The gasoline engine was originally selected for the automobile due to its flexibility over a wide range of speeds. Also, the power developed for a given weight engine was reasonable; it could be produced by economical mass-production methods; and it used a readily available, moderately priced fuel--gasoline. Reliability, compact size, and range of operation later became important factors.

In today’s world, there has been a growing emphasis on the pollution producing features of automotive power systems. This has created new interest in alternate power sources and internal-combustion engine refinements that were not economically feasible in prior years. Although a few limited-production battery-powered electric vehicles have appeared from time to time, they have not proved to be competitive owing to costs and operating characteristics. However, the gasoline engine, with its new emission-control devices to improve emission performance, has not yet been challenged significantly.

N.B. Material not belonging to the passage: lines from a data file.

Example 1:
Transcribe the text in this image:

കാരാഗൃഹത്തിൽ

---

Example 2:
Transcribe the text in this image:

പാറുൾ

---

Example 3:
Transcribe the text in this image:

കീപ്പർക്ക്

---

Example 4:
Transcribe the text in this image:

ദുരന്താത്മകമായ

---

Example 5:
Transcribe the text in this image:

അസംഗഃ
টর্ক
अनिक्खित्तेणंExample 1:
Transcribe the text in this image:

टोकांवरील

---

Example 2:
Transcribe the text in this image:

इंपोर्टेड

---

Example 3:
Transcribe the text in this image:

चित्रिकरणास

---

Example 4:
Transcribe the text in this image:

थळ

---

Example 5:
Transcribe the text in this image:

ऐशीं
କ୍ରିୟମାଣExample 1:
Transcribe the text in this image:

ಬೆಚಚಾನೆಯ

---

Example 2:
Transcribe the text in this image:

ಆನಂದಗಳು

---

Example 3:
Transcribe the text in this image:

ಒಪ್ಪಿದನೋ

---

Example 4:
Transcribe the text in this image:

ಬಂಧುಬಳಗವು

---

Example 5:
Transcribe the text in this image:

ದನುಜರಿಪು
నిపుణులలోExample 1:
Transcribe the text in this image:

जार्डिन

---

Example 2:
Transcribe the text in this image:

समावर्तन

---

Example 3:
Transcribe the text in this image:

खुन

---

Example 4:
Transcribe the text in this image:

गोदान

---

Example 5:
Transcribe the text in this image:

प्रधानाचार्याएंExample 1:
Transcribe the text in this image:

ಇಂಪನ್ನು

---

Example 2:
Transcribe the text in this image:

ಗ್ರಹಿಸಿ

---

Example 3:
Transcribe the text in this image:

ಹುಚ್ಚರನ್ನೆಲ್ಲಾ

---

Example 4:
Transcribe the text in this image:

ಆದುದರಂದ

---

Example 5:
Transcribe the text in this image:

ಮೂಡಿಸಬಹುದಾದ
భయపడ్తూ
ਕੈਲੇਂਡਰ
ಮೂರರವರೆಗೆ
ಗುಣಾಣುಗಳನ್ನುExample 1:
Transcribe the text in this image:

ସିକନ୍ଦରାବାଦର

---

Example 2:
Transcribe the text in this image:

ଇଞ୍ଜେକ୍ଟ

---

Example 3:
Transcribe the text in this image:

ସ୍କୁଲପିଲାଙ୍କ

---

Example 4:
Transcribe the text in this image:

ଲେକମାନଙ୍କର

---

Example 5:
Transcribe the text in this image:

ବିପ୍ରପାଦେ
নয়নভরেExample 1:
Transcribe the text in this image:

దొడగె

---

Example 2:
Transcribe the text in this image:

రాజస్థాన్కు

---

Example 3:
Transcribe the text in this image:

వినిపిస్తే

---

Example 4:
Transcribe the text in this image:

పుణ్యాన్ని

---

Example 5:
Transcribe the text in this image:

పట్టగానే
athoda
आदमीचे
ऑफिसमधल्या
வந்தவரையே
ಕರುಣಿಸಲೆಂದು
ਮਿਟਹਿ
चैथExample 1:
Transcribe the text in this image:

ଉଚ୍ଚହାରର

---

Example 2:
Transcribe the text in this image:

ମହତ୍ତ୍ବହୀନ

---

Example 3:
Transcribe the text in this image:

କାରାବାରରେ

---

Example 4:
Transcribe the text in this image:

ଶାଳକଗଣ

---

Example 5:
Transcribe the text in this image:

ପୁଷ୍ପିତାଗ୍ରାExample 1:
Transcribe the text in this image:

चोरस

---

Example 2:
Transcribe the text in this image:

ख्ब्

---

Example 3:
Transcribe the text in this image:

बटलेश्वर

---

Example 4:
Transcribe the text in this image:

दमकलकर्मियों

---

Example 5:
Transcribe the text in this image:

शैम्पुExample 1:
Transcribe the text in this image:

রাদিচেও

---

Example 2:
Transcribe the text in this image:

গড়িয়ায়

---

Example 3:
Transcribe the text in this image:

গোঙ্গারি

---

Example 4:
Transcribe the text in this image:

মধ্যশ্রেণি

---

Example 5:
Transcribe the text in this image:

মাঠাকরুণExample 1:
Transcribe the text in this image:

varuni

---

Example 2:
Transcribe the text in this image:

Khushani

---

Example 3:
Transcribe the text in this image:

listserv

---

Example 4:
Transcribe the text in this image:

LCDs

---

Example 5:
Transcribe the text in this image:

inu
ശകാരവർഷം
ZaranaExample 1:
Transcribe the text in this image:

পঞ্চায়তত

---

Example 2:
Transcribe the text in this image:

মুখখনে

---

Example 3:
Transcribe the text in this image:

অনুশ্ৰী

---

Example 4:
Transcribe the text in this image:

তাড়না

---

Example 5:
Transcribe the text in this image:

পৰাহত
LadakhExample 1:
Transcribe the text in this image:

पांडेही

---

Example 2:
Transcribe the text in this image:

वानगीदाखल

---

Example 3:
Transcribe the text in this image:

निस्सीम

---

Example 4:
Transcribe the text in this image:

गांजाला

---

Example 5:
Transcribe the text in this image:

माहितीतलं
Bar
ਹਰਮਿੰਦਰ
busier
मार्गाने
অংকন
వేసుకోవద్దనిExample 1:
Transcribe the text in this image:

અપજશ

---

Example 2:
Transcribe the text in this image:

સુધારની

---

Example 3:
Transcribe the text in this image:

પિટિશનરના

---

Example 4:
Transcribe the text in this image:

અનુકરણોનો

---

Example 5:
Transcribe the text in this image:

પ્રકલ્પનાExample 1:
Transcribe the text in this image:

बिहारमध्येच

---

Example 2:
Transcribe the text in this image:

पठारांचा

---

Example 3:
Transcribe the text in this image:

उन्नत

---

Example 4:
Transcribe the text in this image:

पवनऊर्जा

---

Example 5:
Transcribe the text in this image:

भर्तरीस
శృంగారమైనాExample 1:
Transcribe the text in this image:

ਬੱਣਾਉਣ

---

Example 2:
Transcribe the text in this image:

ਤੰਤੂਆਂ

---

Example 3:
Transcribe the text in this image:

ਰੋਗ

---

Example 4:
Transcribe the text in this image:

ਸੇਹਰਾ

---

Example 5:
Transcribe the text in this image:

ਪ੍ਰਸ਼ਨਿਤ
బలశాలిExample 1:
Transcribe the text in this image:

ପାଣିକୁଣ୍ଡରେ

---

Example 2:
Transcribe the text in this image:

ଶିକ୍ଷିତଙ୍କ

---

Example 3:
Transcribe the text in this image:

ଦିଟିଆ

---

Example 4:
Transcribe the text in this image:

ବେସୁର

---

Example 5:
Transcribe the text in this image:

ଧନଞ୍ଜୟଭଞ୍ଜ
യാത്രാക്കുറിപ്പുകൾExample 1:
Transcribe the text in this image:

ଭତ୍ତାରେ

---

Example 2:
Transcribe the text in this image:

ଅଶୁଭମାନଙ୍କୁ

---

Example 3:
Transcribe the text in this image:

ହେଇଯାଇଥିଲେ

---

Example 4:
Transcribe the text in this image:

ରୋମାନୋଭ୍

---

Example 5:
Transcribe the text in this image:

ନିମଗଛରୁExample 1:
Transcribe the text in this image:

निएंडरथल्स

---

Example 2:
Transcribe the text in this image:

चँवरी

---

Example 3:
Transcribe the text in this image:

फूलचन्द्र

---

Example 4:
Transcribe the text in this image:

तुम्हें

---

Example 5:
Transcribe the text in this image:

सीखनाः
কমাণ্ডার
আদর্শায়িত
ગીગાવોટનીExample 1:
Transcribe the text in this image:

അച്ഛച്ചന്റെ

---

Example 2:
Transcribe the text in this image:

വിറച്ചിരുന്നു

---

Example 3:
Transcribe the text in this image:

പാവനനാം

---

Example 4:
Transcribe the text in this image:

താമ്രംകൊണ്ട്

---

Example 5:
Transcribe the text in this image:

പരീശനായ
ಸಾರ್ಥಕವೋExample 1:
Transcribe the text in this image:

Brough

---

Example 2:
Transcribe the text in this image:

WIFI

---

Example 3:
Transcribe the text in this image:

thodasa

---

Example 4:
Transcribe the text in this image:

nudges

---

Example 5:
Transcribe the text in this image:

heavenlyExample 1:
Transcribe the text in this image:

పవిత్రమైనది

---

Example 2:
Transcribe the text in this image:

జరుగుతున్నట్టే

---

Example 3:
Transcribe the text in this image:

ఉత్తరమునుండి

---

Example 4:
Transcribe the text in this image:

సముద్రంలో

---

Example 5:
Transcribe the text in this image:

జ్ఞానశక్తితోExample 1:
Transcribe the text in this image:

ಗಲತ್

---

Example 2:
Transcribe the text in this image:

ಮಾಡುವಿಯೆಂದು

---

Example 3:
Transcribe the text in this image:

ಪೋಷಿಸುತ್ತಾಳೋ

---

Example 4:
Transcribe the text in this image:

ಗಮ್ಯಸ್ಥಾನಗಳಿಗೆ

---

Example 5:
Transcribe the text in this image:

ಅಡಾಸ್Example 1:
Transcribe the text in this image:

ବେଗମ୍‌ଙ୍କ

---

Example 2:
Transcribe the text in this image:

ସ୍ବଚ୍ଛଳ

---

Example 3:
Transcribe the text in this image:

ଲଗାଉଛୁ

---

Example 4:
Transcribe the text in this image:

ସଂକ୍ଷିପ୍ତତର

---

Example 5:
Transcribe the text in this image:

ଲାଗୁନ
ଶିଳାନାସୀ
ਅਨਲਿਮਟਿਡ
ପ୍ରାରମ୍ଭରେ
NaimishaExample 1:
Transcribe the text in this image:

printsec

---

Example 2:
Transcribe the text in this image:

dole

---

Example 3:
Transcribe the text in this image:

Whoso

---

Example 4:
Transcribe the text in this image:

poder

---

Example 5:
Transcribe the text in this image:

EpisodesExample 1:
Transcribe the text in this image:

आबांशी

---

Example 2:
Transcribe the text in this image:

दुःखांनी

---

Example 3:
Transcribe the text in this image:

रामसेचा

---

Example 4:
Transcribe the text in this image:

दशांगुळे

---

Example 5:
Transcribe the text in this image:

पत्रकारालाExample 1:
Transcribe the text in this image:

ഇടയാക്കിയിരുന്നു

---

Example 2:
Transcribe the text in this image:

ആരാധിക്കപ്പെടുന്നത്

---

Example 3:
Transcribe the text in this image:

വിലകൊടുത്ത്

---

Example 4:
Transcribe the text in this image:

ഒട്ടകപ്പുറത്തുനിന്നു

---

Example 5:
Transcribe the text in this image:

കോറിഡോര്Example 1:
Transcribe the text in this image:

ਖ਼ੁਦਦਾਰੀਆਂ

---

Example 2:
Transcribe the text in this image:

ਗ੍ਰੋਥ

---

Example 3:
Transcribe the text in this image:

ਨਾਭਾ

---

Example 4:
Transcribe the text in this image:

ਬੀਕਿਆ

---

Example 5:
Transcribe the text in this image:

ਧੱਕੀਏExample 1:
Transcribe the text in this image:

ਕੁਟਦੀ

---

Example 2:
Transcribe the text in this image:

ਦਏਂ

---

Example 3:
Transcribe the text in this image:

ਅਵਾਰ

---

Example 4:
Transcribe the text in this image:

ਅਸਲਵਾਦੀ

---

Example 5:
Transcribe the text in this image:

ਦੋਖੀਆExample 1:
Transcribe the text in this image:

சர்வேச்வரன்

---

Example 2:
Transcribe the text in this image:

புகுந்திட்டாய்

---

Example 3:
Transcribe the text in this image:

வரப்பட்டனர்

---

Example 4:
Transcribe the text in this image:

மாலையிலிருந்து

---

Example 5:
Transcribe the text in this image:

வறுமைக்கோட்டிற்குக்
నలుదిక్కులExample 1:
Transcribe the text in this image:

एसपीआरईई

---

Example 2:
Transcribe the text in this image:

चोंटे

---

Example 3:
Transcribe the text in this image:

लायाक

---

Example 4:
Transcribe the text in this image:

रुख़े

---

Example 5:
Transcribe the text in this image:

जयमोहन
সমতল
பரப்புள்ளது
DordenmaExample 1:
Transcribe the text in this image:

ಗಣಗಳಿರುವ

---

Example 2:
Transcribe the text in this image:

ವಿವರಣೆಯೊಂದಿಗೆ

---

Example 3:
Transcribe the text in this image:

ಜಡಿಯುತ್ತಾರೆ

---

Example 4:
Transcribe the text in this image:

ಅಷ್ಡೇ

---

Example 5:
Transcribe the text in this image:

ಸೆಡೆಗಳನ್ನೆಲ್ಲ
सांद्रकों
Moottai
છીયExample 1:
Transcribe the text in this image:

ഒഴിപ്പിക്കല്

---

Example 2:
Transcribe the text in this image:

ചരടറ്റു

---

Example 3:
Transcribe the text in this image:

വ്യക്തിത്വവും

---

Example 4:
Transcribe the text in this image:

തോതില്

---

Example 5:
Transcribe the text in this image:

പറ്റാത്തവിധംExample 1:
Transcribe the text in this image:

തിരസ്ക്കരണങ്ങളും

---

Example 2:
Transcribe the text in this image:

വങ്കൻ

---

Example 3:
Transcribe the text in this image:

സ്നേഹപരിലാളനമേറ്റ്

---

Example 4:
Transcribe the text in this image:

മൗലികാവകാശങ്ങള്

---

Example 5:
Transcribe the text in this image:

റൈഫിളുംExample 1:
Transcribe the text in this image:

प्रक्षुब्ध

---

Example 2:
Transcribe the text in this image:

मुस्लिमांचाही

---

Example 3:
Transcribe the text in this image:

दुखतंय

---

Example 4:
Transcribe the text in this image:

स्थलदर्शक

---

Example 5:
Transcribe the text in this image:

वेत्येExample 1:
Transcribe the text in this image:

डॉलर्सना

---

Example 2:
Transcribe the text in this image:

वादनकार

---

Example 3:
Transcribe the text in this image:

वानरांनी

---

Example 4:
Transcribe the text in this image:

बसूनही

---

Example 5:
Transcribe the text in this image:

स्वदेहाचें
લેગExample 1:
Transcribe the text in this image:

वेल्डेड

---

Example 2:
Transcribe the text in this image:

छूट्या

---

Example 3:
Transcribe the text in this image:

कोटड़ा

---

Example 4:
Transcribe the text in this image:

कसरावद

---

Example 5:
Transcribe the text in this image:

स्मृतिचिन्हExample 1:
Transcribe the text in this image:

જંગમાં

The first half of the twentieth century saw a trend to increase engine horsepower, particularly in the American models. Design changes incorporated all known methods of raising engine capacity, including increasing the pressure in the cylinders to improve efficiency, increasing the size of the engine, and increasing the speed at which power is generated. The higher forces and pressures created by these changes created engine vibration and size problems that led to stiffer, more compact engines with V and opposed cylinder layouts replacing longer straight-line arrangements. In passenger cars, V-8 layouts were adopted for all piston displacements greater than 250 cubic inches (4 litres).

Smaller cars brought about a return a to smaller engines, the four- and six-cylinder designs rated as low as 80 horsepower, compared with the standard-size V-8 of large cylinder bore and relatively short piston stroke with horsepower ratings in the range from 250 to 350.

The automobile engines from Europe had a bigger range, varying from 1to12 cylinders with corresponding differences in overall size, weight, piston displacement, and cylinder bores. Four cylinders and horsepower ratings from 19 to 120 was followed in a majority of the models. Several three-cylinder, two-stroke-cycle models were built while most engines had straight or in-line cylinders. There were several V-type models and horizontally opposed two- and four-cylinder makes too. Overhead camshafts were frequently employed. The smaller engines were commonly air-cooled and located at the rear of the vehicle; compression ratios were relatively low. The 1970s and '80s saw an increased interest in improved fuel economy which brought in a return to smaller V-6 and four-cylinder layouts, with as many as five valves per cylinder to improve efficiency.